►
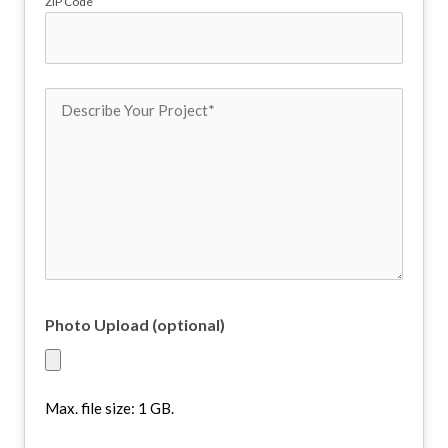
ZIP Code
Describe
Your
Project
(Required)
Photo Upload (optional)
Max. file size: 1 GB.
◄
*What to produce*
Return the entries above exactly as they appear. Pictures should not be copied.

*Output below*
ZIP Code
Describe
Your
Project
(Required)
Photo Upload (optional)
Max. file size: 1 GB.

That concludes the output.